The instructor demonstrates how Copilot can serve as a real-time assistant to write Java code, generate test coverage, and scaffold deployment workflows.
| Phase | Description |
|---|---|
| Project Init | Use Spring Initializr to scaffold a Maven-based Spring Boot project |
| API Logic | Create Player model, service, and controller using Copilot prompts |
| Unit Tests | Use Copilot to generate JUnit tests + Java Faker for test data |
| CI Pipeline | Copilot-generated GitHub Actions YAML for build/test with Maven |
| CD Pipeline | Copilot-generated GitHub Actions YAML for deploying to Azure |
| Deployment | Deploy to Azure App Service using GitHub Secrets + publish profile |
| Validation | Call endpoints via browser/Postman to validate full flow |
| Expected Outcome | Description |
|---|---|
| 1 | Fully working Player API deployed to Azure |
| 2 | API returns mock data with scores between 0–10 |
| 3 | Tests are Copilot-generated and pass locally + in GitHub CI |
| 4 | CI/CD workflows are Copilot-assisted and reusable |
| 5 | Demonstrates real-time Copilot productivity in Java development |
Session 2 – Lab (click to expand/hide)
Secure and Document a .NET 8 Web API (UserApp) with GitHub Copilot, CodeQL, and Docs Enforcement
Refactor a vulnerable .NET Web API using GitHub Copilot Chat, remove SQL injection and hardcoded secrets, add documentation, and use GitHub Actions and Advanced Security to enforce best practices.
A .NET developer inherits an insecure codebase. Using GitHub Copilot, they clean the logic, apply validation, inject secrets securely, and auto-generate XML + markdown docs.
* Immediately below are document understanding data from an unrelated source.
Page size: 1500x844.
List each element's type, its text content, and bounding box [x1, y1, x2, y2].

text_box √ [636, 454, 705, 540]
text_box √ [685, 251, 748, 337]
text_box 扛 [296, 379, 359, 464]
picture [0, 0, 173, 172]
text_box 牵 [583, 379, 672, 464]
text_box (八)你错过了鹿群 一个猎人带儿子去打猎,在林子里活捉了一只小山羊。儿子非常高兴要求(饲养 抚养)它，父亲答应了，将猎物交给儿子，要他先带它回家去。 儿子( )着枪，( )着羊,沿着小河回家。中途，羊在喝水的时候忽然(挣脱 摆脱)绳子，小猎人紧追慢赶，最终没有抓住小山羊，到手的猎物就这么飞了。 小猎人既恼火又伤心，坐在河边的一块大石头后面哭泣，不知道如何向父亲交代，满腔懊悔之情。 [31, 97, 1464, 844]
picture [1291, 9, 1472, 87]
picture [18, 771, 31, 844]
GitHub Actions and CodeQL enforce CI and doc checks.
| Step | Description |
|---|---|
| 1 | Scaffold .NET Web API using dotnet new webapi |
| 2 | Add an insecure controller method |
| 3 | Refactor using Copilot prompts and config secrets |
| 4 | Generate XML comments with /// and Copilot Chat |
| 5 | Generate markdown files with Copilot |
| 6 | Enable Secret Scanning + Push Protection |
| 7 | Add CodeQL analysis via GitHub Actions |
| 8 | Add markdownlint GitHub Action |
| 9 | Add CI GitHub Action (build + test) |
| 10 | Add Dependabot to manage NuGet package security |
| Expected Outcome | Description |
|---|---|
| 1 | Insecure logic is cleaned and secured |
| 2 | XML comments are auto-generated |
| 3 | README.md, CONTRIBUTING.md, CHANGELOG.md created |
| 4 | GitHub Actions enforce CI, docs, and secure coding practices |
| 5 | Copilot Chat accelerates developer workflow |
Session 2 – Demo (click to expand/hide)
Fix SQL Injection + Add Documentation in Spring Boot with GitHub Copilot and GitHub Advanced Security
Refactor a vulnerable Java Spring Boot endpoint with Copilot, validate with CodeQL, add documentation using Javadoc and markdown files, and enforce via GitHub Actions.
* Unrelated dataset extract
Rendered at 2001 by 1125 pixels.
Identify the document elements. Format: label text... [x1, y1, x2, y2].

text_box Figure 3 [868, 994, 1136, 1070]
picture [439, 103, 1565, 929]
A legacy Java controller contains SQL injection and hardcoded secrets. The instructor walks through identifying and remediating these with Copilot prompts, then integrates documentation and CI security workflows.
| Phase | Description |
|---|---|
| Create Vulnerable | Endpoint with string concatenation and hardcoded token |
| Refactor | Use Copilot Chat to replace with PreparedStatement and @Value |
| Validate | Enable CodeQL and secret scanning |
| Document | Generate Javadoc and markdown docs using Copilot prompts |
| CI Enforcement | Add GitHub Actions for code + doc checks |
| Expected Outcome | Description |
|---|---|
| 1 | SQL injection is mitigated and secret moved to config |
| 2 | CodeQL passes with no security alerts |
| 3 | Javadoc + markdown docs auto-generated |
| 4 | CI workflows enforce secure + documented codebase |
| 5 | Instructor demonstrates secure DevOps pipeline with Copilot |
This repository delivers GitHub Copilot training for Java & .NET developers, showcasing real-world workflows for test automation, secure coding, documentation, and CI/CD using VS Code and GitHub Actions.